My anxiety stems from the fact that nothing has changed significantly in the last month to justify this euphoric move.  We are still dealing with the overhang of Euro debt crisis and it's impact on emerging markets, internal policy logjam and Government's inaction, fiscal deficit, inflation (current levels seem unsustainable as seasonality factor looms large), CSO's (Central Statistics Office) latest growth projection of 6.9% for FY 2012 (India GDP was a much impressive 8.4% in 2010-11) and the list could go on. I don't want to sound like a naysayer; but this recovery has been so quick, I have trouble comprehending!

If we scratch the surface a bit more, we see recovery in industrial output, expanding manufacturing and service sectors, impending low interest rate regime and its positive impact on businesses and rupee's smart recovery - is a a turnaround  round the corner? Has the market got its instinct and timing right? 

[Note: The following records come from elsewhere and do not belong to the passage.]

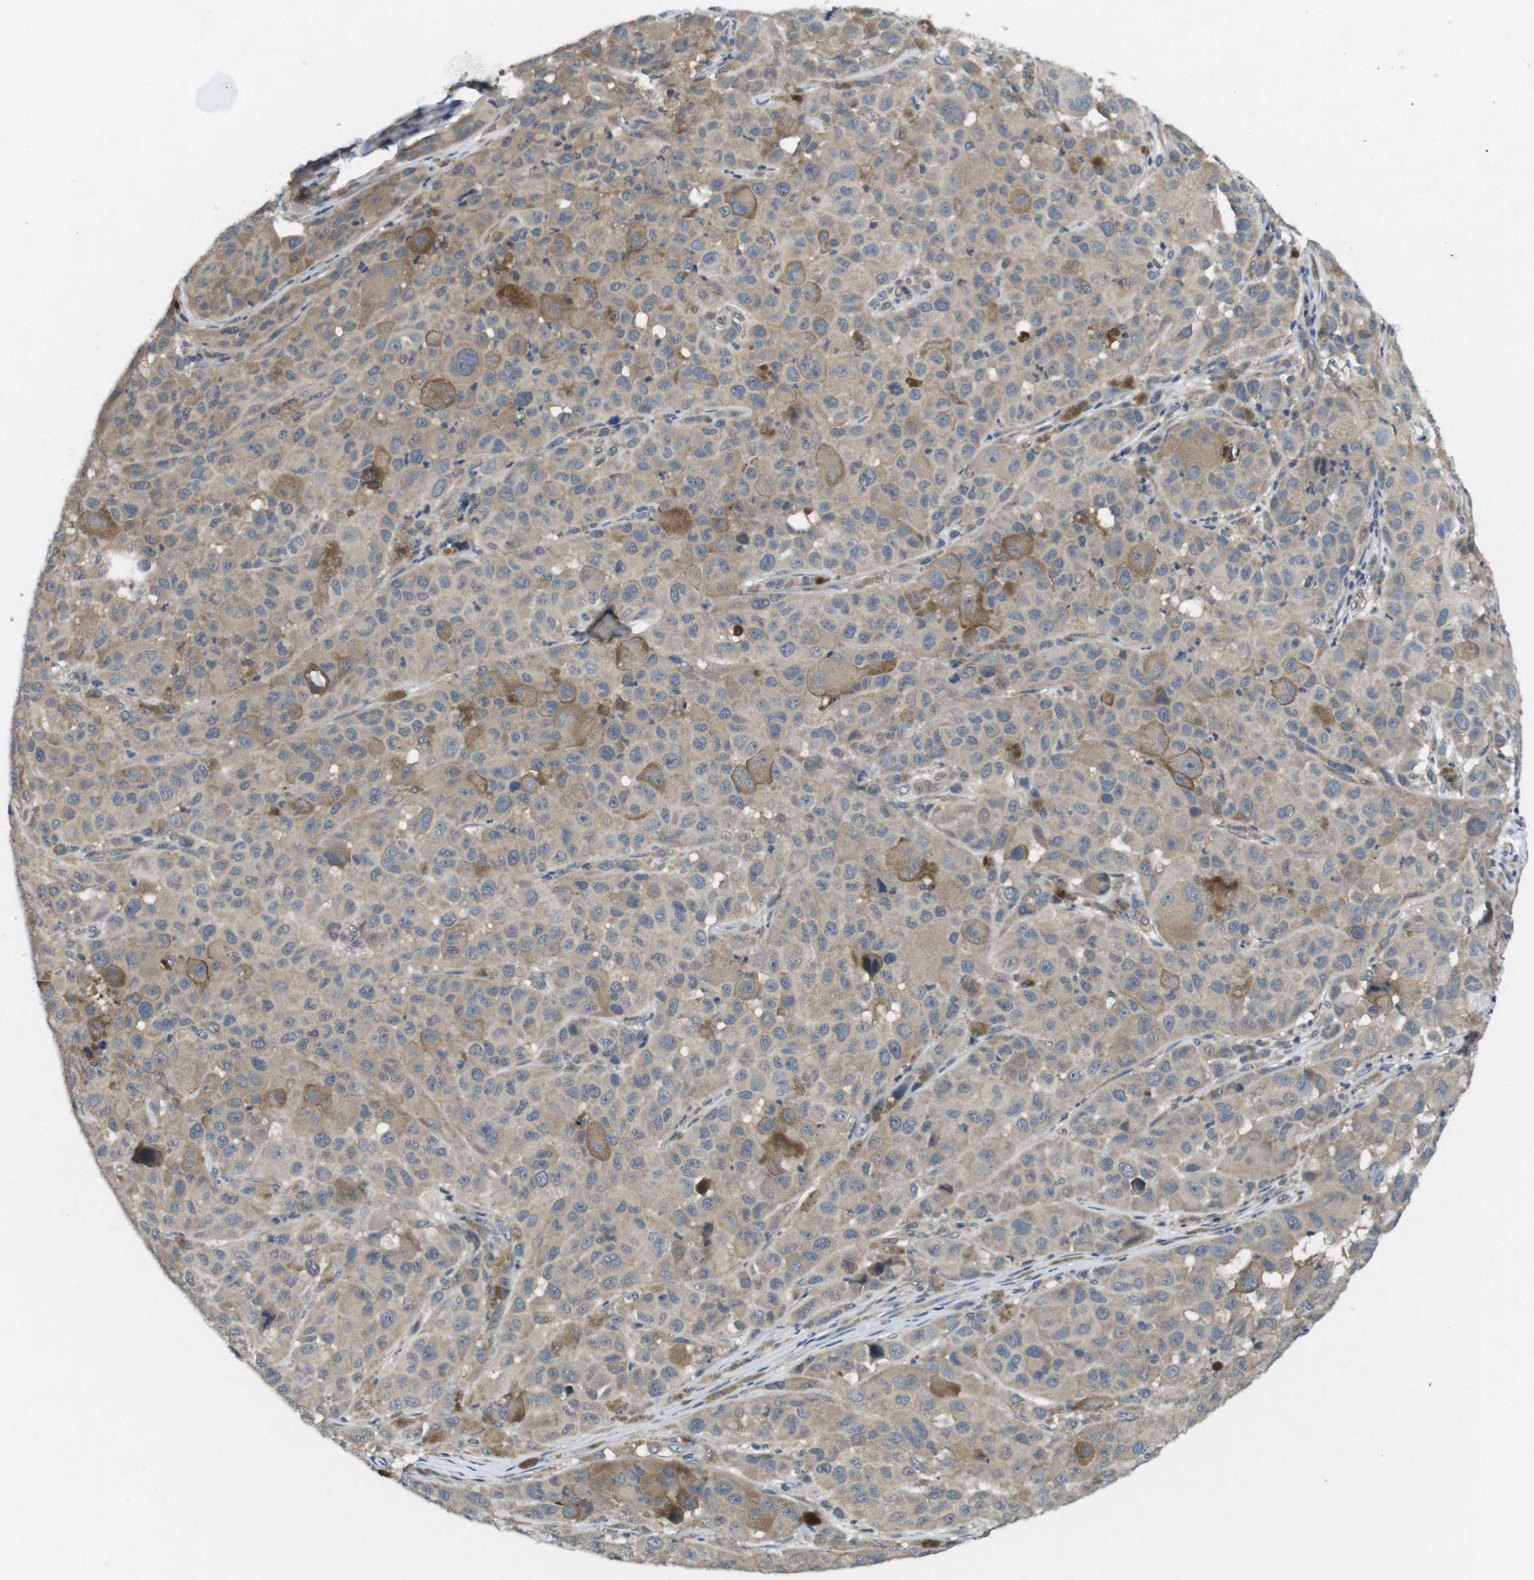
{"staining": {"intensity": "weak", "quantity": "25%-75%", "location": "cytoplasmic/membranous"}, "tissue": "melanoma", "cell_type": "Tumor cells", "image_type": "cancer", "snomed": [{"axis": "morphology", "description": "Malignant melanoma, NOS"}, {"axis": "topography", "description": "Skin"}], "caption": "Tumor cells demonstrate low levels of weak cytoplasmic/membranous staining in about 25%-75% of cells in malignant melanoma.", "gene": "SUGT1", "patient": {"sex": "male", "age": 96}}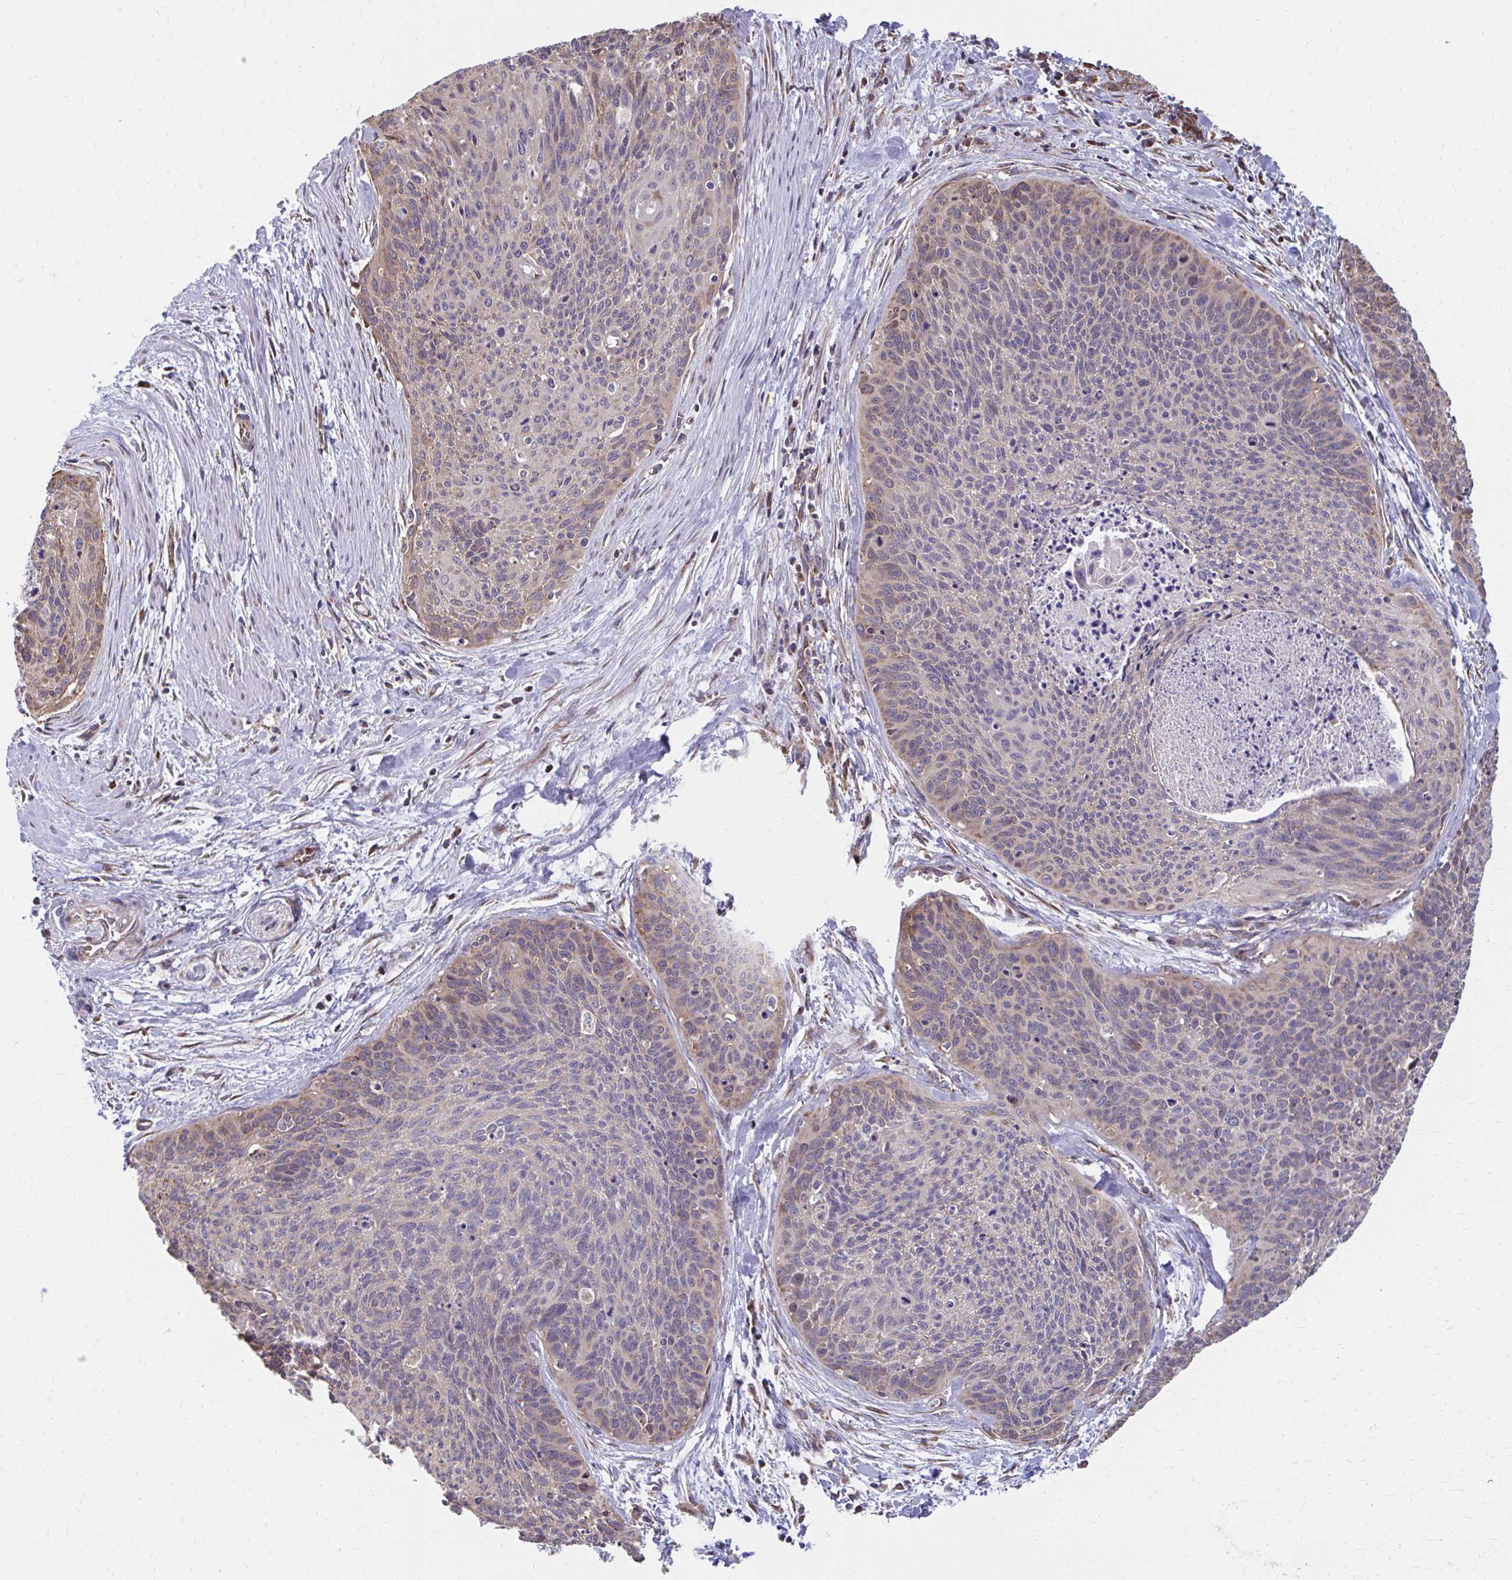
{"staining": {"intensity": "weak", "quantity": "25%-75%", "location": "cytoplasmic/membranous"}, "tissue": "cervical cancer", "cell_type": "Tumor cells", "image_type": "cancer", "snomed": [{"axis": "morphology", "description": "Squamous cell carcinoma, NOS"}, {"axis": "topography", "description": "Cervix"}], "caption": "Human cervical cancer (squamous cell carcinoma) stained with a brown dye exhibits weak cytoplasmic/membranous positive positivity in approximately 25%-75% of tumor cells.", "gene": "ZNF778", "patient": {"sex": "female", "age": 55}}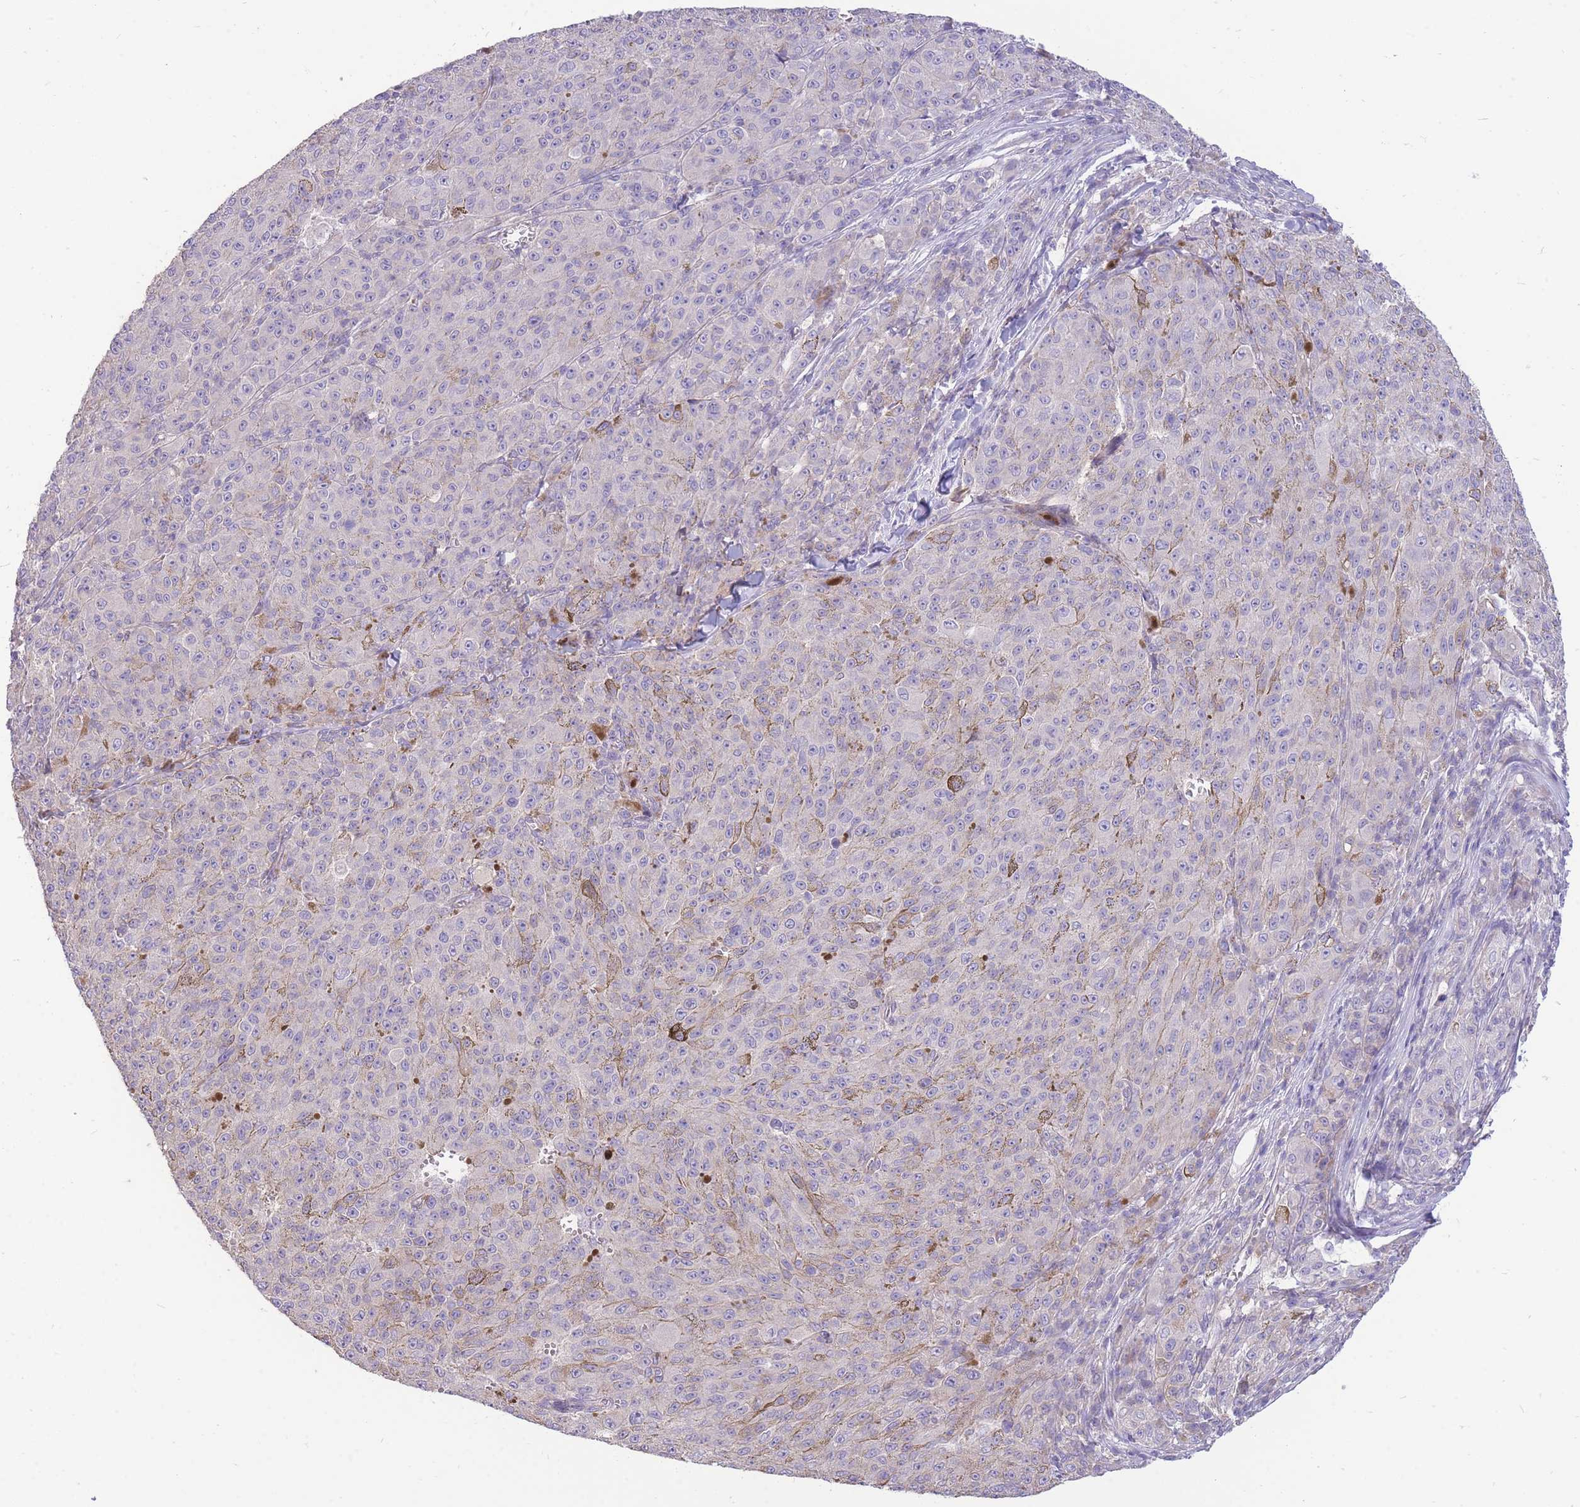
{"staining": {"intensity": "negative", "quantity": "none", "location": "none"}, "tissue": "melanoma", "cell_type": "Tumor cells", "image_type": "cancer", "snomed": [{"axis": "morphology", "description": "Malignant melanoma, NOS"}, {"axis": "topography", "description": "Skin"}], "caption": "An immunohistochemistry (IHC) micrograph of malignant melanoma is shown. There is no staining in tumor cells of malignant melanoma. The staining is performed using DAB brown chromogen with nuclei counter-stained in using hematoxylin.", "gene": "OR5T1", "patient": {"sex": "female", "age": 52}}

Having spent close to couple of decades in (and trying to understand) markets, the one thing that I have learnt is, "market knows the best".  Financial markets are (said to be) efficient and prices in all information. Research shows that, when it comes to comprehending big picture of the economy,  market is more spot-on as it aggregates the information of millions of investors.  While we are fretting over statistics, is market (read group of investors) seeing a different and much better picture emerging? 

Is India about to shine again? Is the stock market and rupee rally likely to continue?  The answer is, I don't know.  The reality is, that  the assets are where they are today - rupee stronger, asian stock markets higher, gold well above 1700, euro (presently at 1.3275) defying fundamentals and Dow looking promising (a tad below 13k). 

So what do we do? Some thoughts till we market talk again next week:

(1) Market is reality, view is merely speculation
(2) If you want to gamble, Vegas may be a nice choice
(3) No one went broke booking profits 

Wednesday, February 1, 2012

How soon is EU breaking apart?

Another EU summit was concluded earlier this week and an important agreement (?) was reached.  New pact tightens the leash on fiscal policy in Euro zone countries; deficits should be no more than 0.5% of  GDP and the Governments would have to pledge to maintain balanced budgets into their constitutions. Violators could now be sanctioned by the European court of  Justice. This fiscal discipline is intended to keep the pressure on Italy, Spain, Greece and other troubled countries. EU leaders have agreed to bring out the EU's permanent bailout fund ahead of schedule; there are also talks of spurring growth and creating jobs.

However, there are some nagging concerns (1) there is no talk of increase in size of the bailout fund, which seems necessary to build strong firewalls against defaults (2) with austerity measures (tax hikes and reduction in budget spending), growth could be a big challenge (3) unemployment in the region is already at euro-era high; if growth prospect looks bleak, job creation looks bleaker (4) clarity is missing as to what this fiscal pact would do to address euro zone's debt problem today (5) Austerity led reform may not necessarily be the way forward - Portuguese which has been earnestly trying to implement reforms has not gone very far (it's 10 year T-bills yield is around 16%!!!) and may soon be lining up for a second bailout.

Fact remains that, there is going to be no easy way out.  Even though there is no assured prize (read no risk of default) for implementing and practicing austerity, troubled European countries are not left with much choice.  Germany's Chancellor Merkel is pushing  EU members to bring about fiscal discipline first for she knows that some of the nations would simply not pursue meaningful reforms once / if they got bailed out of their debt crisis.  

It is also a fact that fiscal pact that is being doctored is no remedy for current crisis;  some of the economies need much stronger boosters.  In the absence of willingness to address this economic reality, no amount of fiscal convergence and economic / political reforms would help.  A classic catch 22 situation.  It looks like some of these debt laden countries will exit the union sooner than we think!